Why Cheap Labour Fails as a Long-Term Strategy

  • Low Productivity and Stagnation
    • Unlike developed economies, where productivity growth drives economic expansion, India’s reliance on cheap labour has stifled innovation.
    • Businesses remain reluctant to invest in technology or skill development, leading to a workforce that is overworked but underproductive.
  • Weak Domestic Demand
    • Suppressing wages weakens the purchasing power of the working class, limiting the growth of the domestic market.
    • When a large segment of the population earns barely enough to survive, demand for consumer goods, services, and housing remains low, slowing economic progress.
  • Inability to Compete Globally
    • India's failure to modernise its industries has resulted in declining competitiveness in global markets. The garment industry is a prime example.
    • Despite its abundant workforce, India’s share in global garment exports has remained stagnant at 3.1% for two decades.
    • In contrast, countries like China, Bangladesh, and Vietnam have invested in modern factories, automation, and efficient management practices, allowing them to dominate the sector.
  • Increased Worker Exploitation and Social Unrest
    • The continued exploitation of workers, through long hours, low wages, and informal contracts, leads to worsening living conditions, rising income inequality, and social unrest.
    • Without adequate protections, workers remain trapped in cycles of poverty, preventing overall economic development.
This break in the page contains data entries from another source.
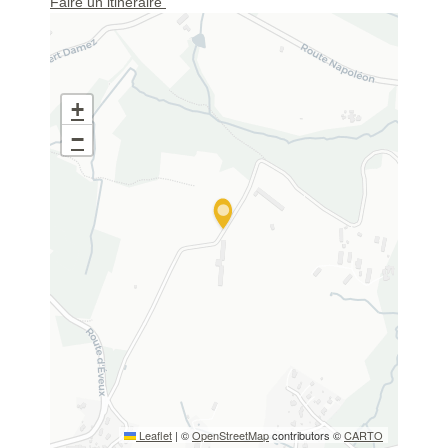
Faire un itinéraire
+
−
Leaflet
|
©
OpenStreetMap
contributors ©
CARTO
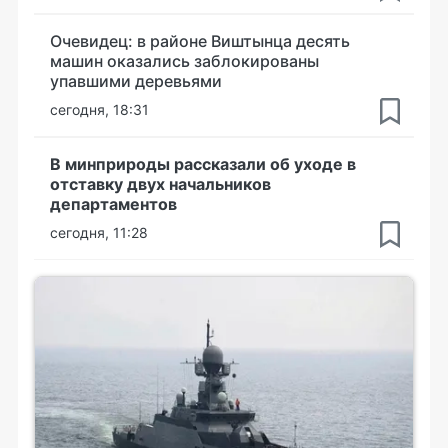
Очевидец: в районе Виштынца десять
машин оказались заблокированы
упавшими деревьями
сегодня, 18:31
В минприроды рассказали об уходе в
отставку двух начальников
департаментов
сегодня, 11:28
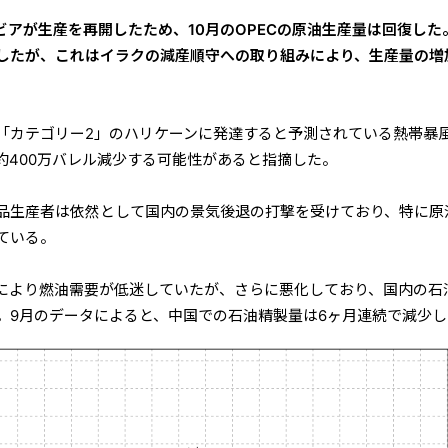
ビアが生産を再開したため、10月のOPECの原油生産量は回復した
したが、これはイラクの減産順守への取り組みにより、生産量の増
「カテゴリー2」のハリケーンに発達すると予測されている熱帯暴
約400万バレル減少する可能性があると指摘した。
品生産者は依然として国内の景気後退の打撃を受けており、特に原
ている。
普及により燃油需要が低迷していたが、さらに悪化しており、国内の石
。9月のデータによると、中国での石油精製量は6ヶ月連続で減少し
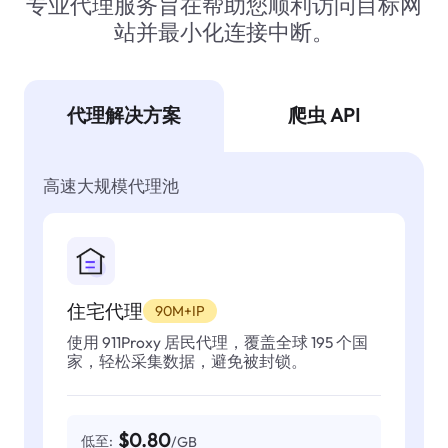
专业代理服务旨在帮助您顺利访问目标网
站并最小化连接中断。
代理解决方案
爬虫 API
高速大规模代理池
住宅代理
90M+IP
使用 911Proxy 居民代理，覆盖全球 195 个国
家，轻松采集数据，避免被封锁。
$0.80
低至:
/GB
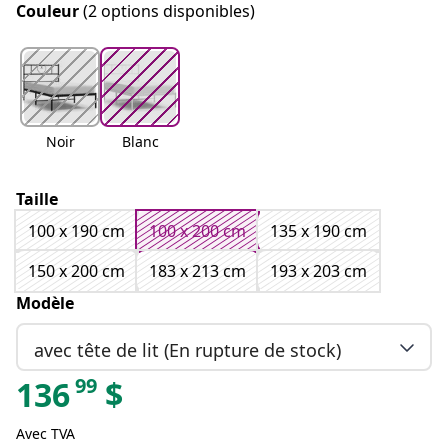
Couleur
(2 options disponibles)
Noir
Blanc
Taille
100 x 190 cm
100 x 200 cm
135 x 190 cm
150 x 200 cm
183 x 213 cm
193 x 203 cm
Modèle
avec tête de lit (En rupture de stock)
99
136
$
Avec TVA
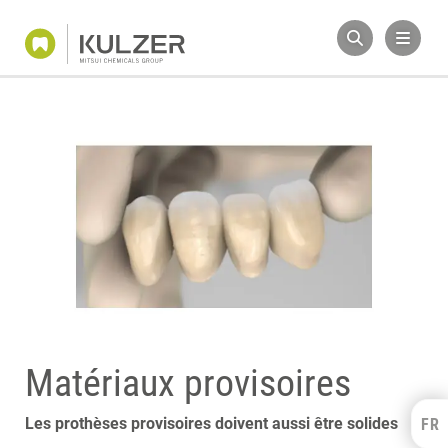
Matériaux provisoires
Les prothèses provisoires doivent aussi être solides
FR
Kulzer Benelux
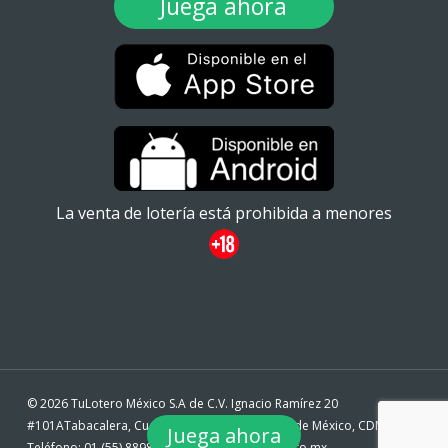
Juega ahora
La venta de lotería está prohibida a menores
© 2026 TuLotero México S.A de C.V. Ignacio Ramírez 20
#101ATabacalera, Cuauhtémoc, 06030 Ciudad de México, CDMX. -
Juega ahora
Teléfono: 01 (55) 88980360 - email: info@tulotero.mx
The Case of the Garment Industry: A Lost Opportunity

  • India’s garment industry exemplifies how over-reliance on cheap labour has stunted progress.
  • Despite its abundant workforce, India has failed to expand its share in global garment exports beyond 3.1% over the past two decades.
  • In contrast, China, Bangladesh, and Vietnam have surged ahead due to their willingness to modernise and invest in productivity-enhancing technology.
  • Indian manufacturers, by clinging to the advantage of low wages, have remained uncompetitive in the global market.
  • A similar problem plagues India’s IT and other new-generation industries, where the reluctance to invest in workforce skill development and technological infrastructure limits their potential.
  • Instead of creating a high-value, innovation-driven economy, industry leaders continue to rely on extensive work hours and minimal wages to sustain profits.

The Need for a New Industrial Strategy

  • Invest in Technology and Automation: Embracing advanced manufacturing technologies, artificial intelligence, and automation can boost productivity without extending working hours.
  • Prioritise Skill Development: Enhancing workforce skills through education and vocational training will create a more capable and efficient labour force.
  • Strengthen Labour Laws and Worker Protections: Enforcing fair wages, job security, and social benefits will not only improve living standards but also stimulate domestic consumption.
  • Encourage Formalisation of Enterprises: Incentivising businesses to operate within the formal sector will promote accountability, better wages, and stable employment opportunities.

Conclusion

  • India’s continued dependence on cheap labour as a competitive strategy is
  • While it has provided short-term gains for industries, it has stifled innovation, weakened domestic demand, and limited global competitiveness.
  • If Indian industry is to thrive in the 21st century, it must move beyond exploitative labour practices and adopt a more forward-thinking approach that prioritises productivity, innovation, and worker welfare.
  • The shift from a labour-intensive model to a technology-driven economy will be critical in ensuring long-term industrial and economic growth.